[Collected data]

++++++++++

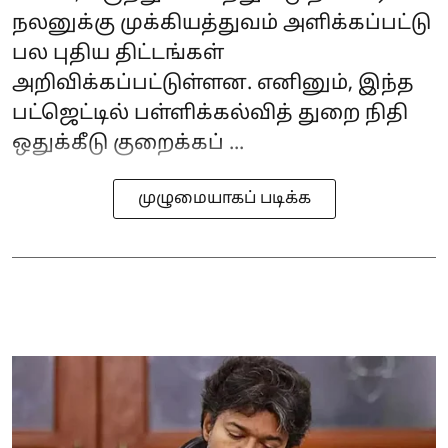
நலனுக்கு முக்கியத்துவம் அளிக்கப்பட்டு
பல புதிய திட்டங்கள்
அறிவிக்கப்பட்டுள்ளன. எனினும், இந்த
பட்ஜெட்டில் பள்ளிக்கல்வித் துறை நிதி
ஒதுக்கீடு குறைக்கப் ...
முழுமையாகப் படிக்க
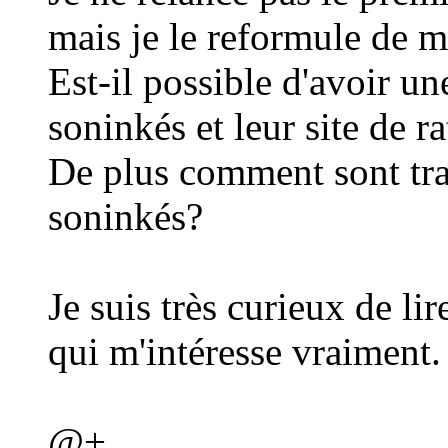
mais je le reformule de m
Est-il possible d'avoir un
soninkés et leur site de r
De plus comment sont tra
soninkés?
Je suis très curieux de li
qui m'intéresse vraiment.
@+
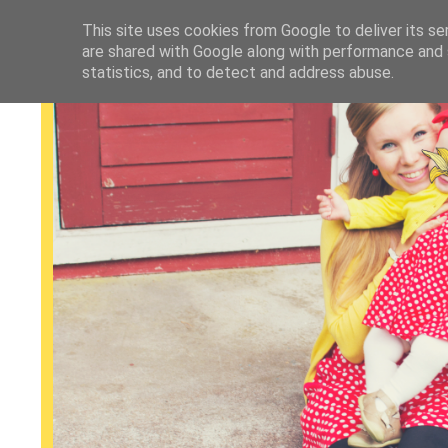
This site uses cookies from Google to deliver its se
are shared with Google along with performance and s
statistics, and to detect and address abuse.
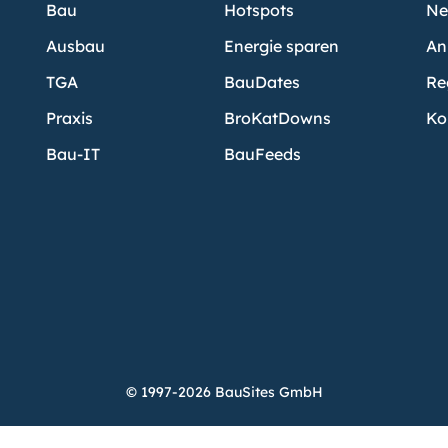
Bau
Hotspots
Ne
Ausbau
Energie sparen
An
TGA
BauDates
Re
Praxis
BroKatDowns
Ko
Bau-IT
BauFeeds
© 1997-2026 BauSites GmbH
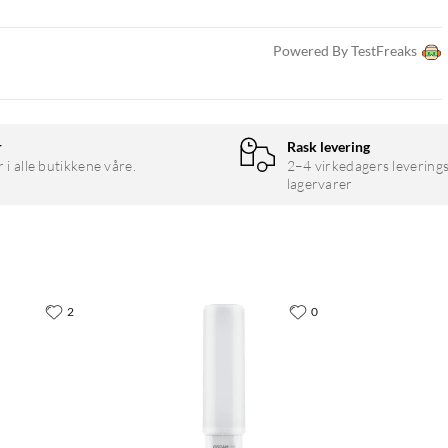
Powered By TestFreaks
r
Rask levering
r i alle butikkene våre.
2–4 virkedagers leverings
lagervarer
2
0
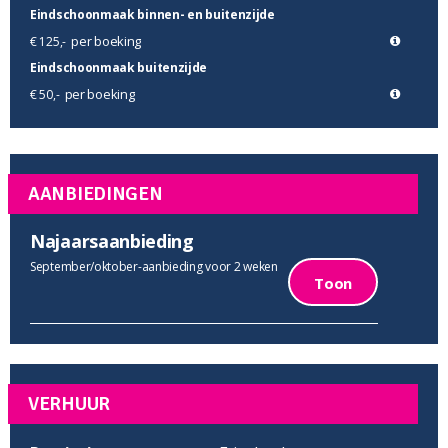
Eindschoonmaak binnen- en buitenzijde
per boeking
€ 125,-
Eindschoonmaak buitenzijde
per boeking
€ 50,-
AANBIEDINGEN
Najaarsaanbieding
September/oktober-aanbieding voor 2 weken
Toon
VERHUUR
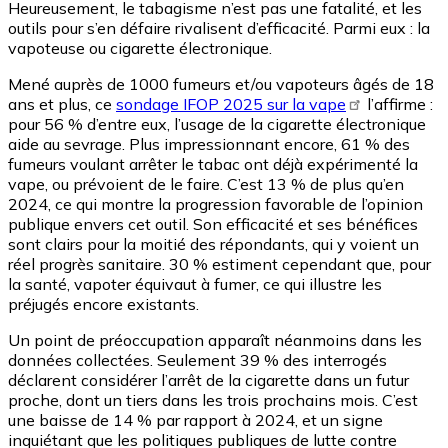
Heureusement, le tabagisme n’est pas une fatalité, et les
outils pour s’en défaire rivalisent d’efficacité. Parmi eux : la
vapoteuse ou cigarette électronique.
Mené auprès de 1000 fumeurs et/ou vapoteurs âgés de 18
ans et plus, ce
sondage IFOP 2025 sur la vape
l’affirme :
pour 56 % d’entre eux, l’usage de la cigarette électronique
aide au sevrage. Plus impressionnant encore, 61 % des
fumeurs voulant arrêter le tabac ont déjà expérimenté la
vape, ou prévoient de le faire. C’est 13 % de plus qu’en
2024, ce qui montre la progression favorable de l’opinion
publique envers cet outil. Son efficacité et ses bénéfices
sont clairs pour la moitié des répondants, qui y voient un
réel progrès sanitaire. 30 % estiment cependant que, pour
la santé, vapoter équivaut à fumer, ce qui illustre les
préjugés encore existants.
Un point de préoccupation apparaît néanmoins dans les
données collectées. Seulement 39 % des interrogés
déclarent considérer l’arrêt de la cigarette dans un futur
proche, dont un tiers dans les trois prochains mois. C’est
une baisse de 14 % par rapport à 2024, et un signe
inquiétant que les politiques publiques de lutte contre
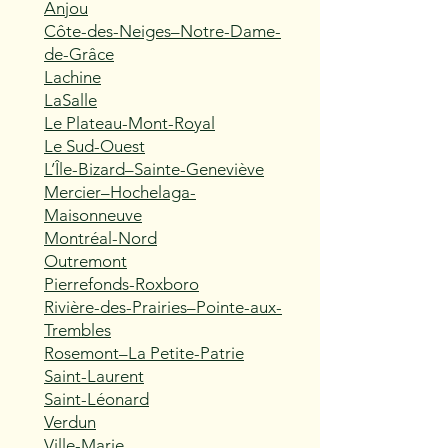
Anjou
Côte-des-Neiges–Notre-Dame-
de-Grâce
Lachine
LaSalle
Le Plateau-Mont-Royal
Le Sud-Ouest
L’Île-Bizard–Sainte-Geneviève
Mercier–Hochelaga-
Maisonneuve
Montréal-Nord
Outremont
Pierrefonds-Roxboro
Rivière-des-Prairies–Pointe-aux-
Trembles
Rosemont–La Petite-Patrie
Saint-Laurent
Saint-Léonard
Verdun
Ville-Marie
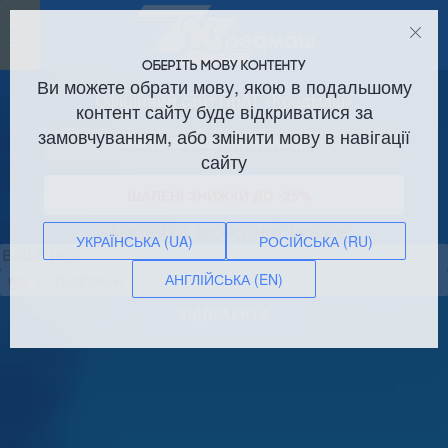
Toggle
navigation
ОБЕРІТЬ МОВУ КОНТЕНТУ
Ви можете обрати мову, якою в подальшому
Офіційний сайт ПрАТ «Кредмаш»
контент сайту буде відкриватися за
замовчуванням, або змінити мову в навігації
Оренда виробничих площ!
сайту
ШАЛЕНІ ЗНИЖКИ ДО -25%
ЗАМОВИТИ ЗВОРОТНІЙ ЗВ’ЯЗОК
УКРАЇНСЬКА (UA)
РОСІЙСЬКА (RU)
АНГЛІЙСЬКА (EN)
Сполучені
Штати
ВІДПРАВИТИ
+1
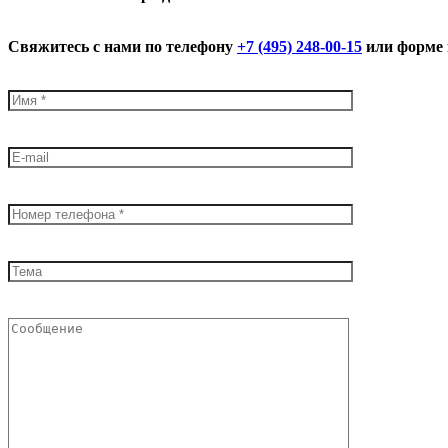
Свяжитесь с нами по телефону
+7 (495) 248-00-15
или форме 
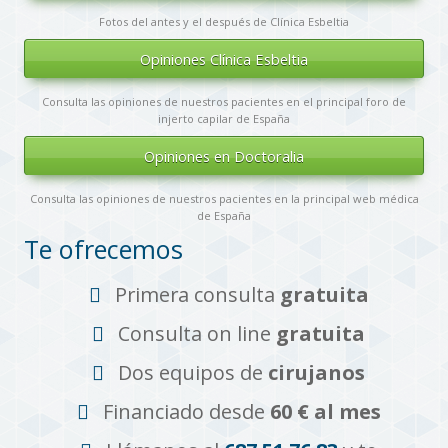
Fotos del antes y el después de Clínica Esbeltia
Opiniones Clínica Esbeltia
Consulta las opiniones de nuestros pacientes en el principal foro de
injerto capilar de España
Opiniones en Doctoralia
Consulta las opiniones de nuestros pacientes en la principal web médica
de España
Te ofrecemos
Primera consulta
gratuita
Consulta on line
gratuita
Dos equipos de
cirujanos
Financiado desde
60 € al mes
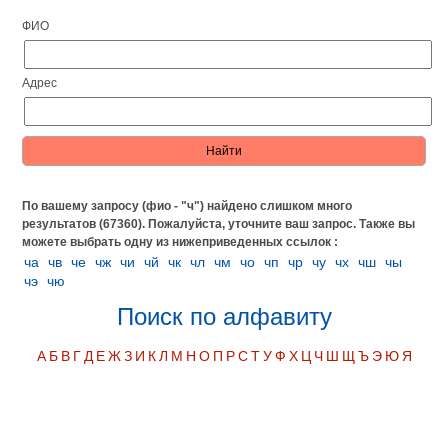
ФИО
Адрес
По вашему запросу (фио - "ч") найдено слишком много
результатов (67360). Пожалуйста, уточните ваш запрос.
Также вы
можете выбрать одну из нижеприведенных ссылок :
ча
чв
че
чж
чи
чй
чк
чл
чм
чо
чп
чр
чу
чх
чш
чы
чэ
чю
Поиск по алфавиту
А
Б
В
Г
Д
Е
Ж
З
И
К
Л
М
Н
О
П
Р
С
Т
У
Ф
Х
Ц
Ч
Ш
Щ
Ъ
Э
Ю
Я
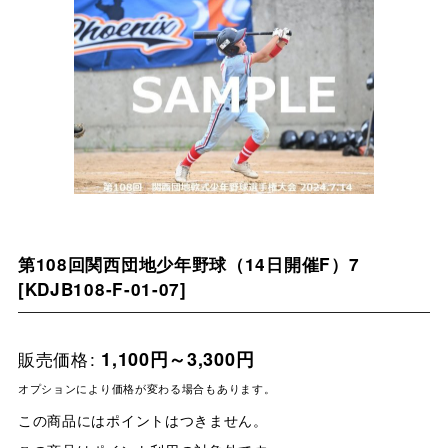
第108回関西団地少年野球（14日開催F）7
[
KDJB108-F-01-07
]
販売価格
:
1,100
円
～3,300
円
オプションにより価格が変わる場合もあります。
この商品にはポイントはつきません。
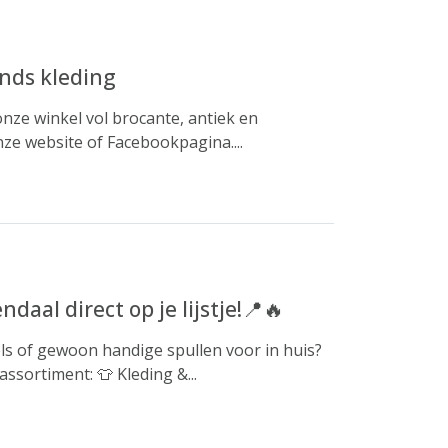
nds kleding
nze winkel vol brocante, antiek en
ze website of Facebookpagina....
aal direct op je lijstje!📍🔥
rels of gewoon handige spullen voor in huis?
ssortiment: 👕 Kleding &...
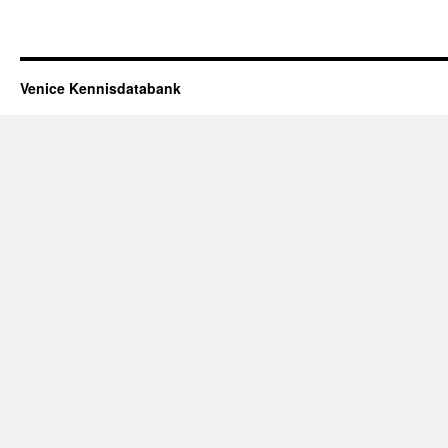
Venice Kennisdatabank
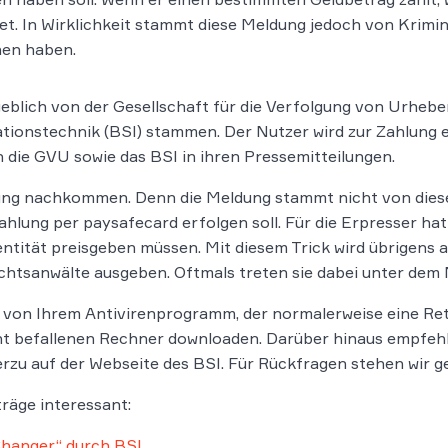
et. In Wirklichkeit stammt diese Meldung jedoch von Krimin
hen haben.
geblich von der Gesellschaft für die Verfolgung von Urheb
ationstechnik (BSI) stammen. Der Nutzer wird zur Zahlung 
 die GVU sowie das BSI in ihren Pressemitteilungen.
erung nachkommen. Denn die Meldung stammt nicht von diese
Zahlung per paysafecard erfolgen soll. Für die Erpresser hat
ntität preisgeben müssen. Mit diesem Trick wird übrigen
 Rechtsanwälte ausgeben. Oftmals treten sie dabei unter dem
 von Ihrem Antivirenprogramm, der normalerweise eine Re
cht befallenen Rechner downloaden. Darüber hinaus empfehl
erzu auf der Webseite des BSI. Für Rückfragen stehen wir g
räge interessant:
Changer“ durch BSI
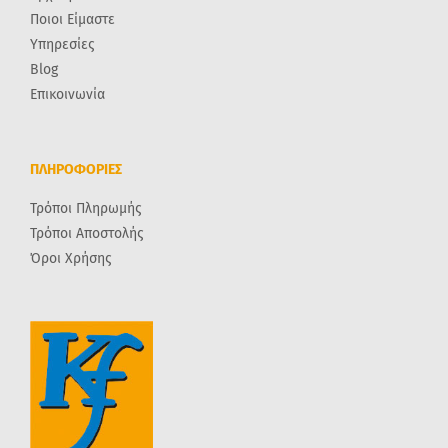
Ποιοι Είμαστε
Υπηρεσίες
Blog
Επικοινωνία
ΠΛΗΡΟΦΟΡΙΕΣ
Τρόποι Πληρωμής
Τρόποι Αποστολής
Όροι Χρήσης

++++++++++

**Problem details:**
Having removed the pictures, write out the records exactly as they stand.

**Answer space:**
நலனுக்கு முக்கியத்துவம் அளிக்கப்பட்டு
பல புதிய திட்டங்கள்
அறிவிக்கப்பட்டுள்ளன. எனினும், இந்த
பட்ஜெட்டில் பள்ளிக்கல்வித் துறை நிதி
ஒதுக்கீடு குறைக்கப் ...
முழுமையாகப் படிக்க
mais je le reformule de m
Est-il possible d'avoir un
soninkés et leur site de r
De plus comment sont tra
soninkés?
Je suis très curieux de li
qui m'intéresse vraiment.
@+
This site uses cookies from Google to deliver its se
are shared with Google along with performance and s
statistics, and to detect and address abuse.
Bau
Hotspots
Ne
Ausbau
Energie sparen
An
TGA
BauDates
Re
Praxis
BroKatDowns
Ko
Bau-IT
BauFeeds
© 1997-2026 BauSites GmbH
Powered By TestFreaks
r
Rask levering
r i alle butikkene våre.
2–4 virkedagers leverings
lagervarer
2
0
Eindschoonmaak binnen- en buitenzijde
per boeking
€ 125,-
Eindschoonmaak buitenzijde
per boeking
€ 50,-
AANBIEDINGEN
Najaarsaanbieding
September/oktober-aanbieding voor 2 weken
Toon
VERHUUR
Heureusement, le tabagisme n’est pas une fatalité, et les
outils pour s’en défaire rivalisent d’efficacité. Parmi eux : la
vapoteuse ou cigarette électronique.
Mené auprès de 1000 fumeurs et/ou vapoteurs âgés de 18
ans et plus, ce
sondage IFOP 2025 sur la vape
l’affirme :
pour 56 % d’entre eux, l’usage de la cigarette électronique
aide au sevrage. Plus impressionnant encore, 61 % des
fumeurs voulant arrêter le tabac ont déjà expérimenté la
vape, ou prévoient de le faire. C’est 13 % de plus qu’en
2024, ce qui montre la progression favorable de l’opinion
publique envers cet outil. Son efficacité et ses bénéfices
sont clairs pour la moitié des répondants, qui y voient un
réel progrès sanitaire. 30 % estiment cependant que, pour
la santé, vapoter équivaut à fumer, ce qui illustre les
préjugés encore existants.
Un point de préoccupation apparaît néanmoins dans les
données collectées. Seulement 39 % des interrogés
déclarent considérer l’arrêt de la cigarette dans un futur
proche, dont un tiers dans les trois prochains mois. C’est
une baisse de 14 % par rapport à 2024, et un signe
inquiétant que les politiques publiques de lutte contre
Anjou
Côte-des-Neiges–Notre-Dame-
de-Grâce
Lachine
LaSalle
Le Plateau-Mont-Royal
Le Sud-Ouest
L’Île-Bizard–Sainte-Geneviève
Mercier–Hochelaga-
Maisonneuve
Montréal-Nord
Outremont
Pierrefonds-Roxboro
Rivière-des-Prairies–Pointe-aux-
Trembles
Rosemont–La Petite-Patrie
Saint-Laurent
Saint-Léonard
Verdun
Ville-Marie
Toggle
navigation
ОБЕРІТЬ МОВУ КОНТЕНТУ
Ви можете обрати мову, якою в подальшому
Офіційний сайт ПрАТ «Кредмаш»
контент сайту буде відкриватися за
замовчуванням, або змінити мову в навігації
Оренда виробничих площ!
сайту
ШАЛЕНІ ЗНИЖКИ ДО -25%
ЗАМОВИТИ ЗВОРОТНІЙ ЗВ’ЯЗОК
УКРАЇНСЬКА (UA)
РОСІЙСЬКА (RU)
АНГЛІЙСЬКА (EN)
Сполучені
Штати
ВІДПРАВИТИ
+1
Свяжитесь с нами по телефону
+7 (495) 248-00-15
или форме 
Fotos del antes y el después de Clínica Esbeltia
Opiniones Clínica Esbeltia
Consulta las opiniones de nuestros pacientes en el principal foro de
injerto capilar de España
Opiniones en Doctoralia
Consulta las opiniones de nuestros pacientes en la principal web médica
de España
Te ofrecemos
Primera consulta
gratuita
Consulta on line
gratuita
Dos equipos de
cirujanos
Financiado desde
60 € al mes
ФИО
Адрес
По вашему запросу (фио - "ч") найдено слишком много
результатов (67360). Пожалуйста, уточните ваш запрос.
Также вы
можете выбрать одну из нижеприведенных ссылок :
ча
чв
че
чж
чи
чй
чк
чл
чм
чо
чп
чр
чу
чх
чш
чы
чэ
чю
Поиск по алфавиту
А
Б
В
Г
Д
Е
Ж
З
И
К
Л
М
Н
О
П
Р
С
Т
У
Ф
Х
Ц
Ч
Ш
Щ
Ъ
Э
Ю
Я
第108回関西団地少年野球（14日開催F）7
[
KDJB108-F-01-07
]
販売価格
:
1,100
円
～3,300
円
オプションにより価格が変わる場合もあります。
この商品にはポイントはつきません。
nds kleding
nze winkel vol brocante, antiek en
ze website of Facebookpagina....
aal direct op je lijstje!📍🔥
rels of gewoon handige spullen voor in huis?
ssortiment: 👕 Kleding &...
Venice Kennisdatabank
et. In Wirklichkeit stammt diese Meldung jedoch von Krimin
hen haben.
geblich von der Gesellschaft für die Verfolgung von Urheb
ationstechnik (BSI) stammen. Der Nutzer wird zur Zahlung 
 die GVU sowie das BSI in ihren Pressemitteilungen.
erung nachkommen. Denn die Meldung stammt nicht von diese
Zahlung per paysafecard erfolgen soll. Für die Erpresser hat
ntität preisgeben müssen. Mit diesem Trick wird übrigen
 Rechtsanwälte ausgeben. Oftmals treten sie dabei unter dem
 von Ihrem Antivirenprogramm, der normalerweise eine Re
cht befallenen Rechner downloaden. Darüber hinaus empfehl
erzu auf der Webseite des BSI. Für Rückfragen stehen wir g
räge interessant:
Changer“ durch BSI
Ποιοι Είμαστε
Υπηρεσίες
Blog
Επικοινωνία
ΠΛΗΡΟΦΟΡΙΕΣ
Τρόποι Πληρωμής
Τρόποι Αποστολής
Όροι Χρήσης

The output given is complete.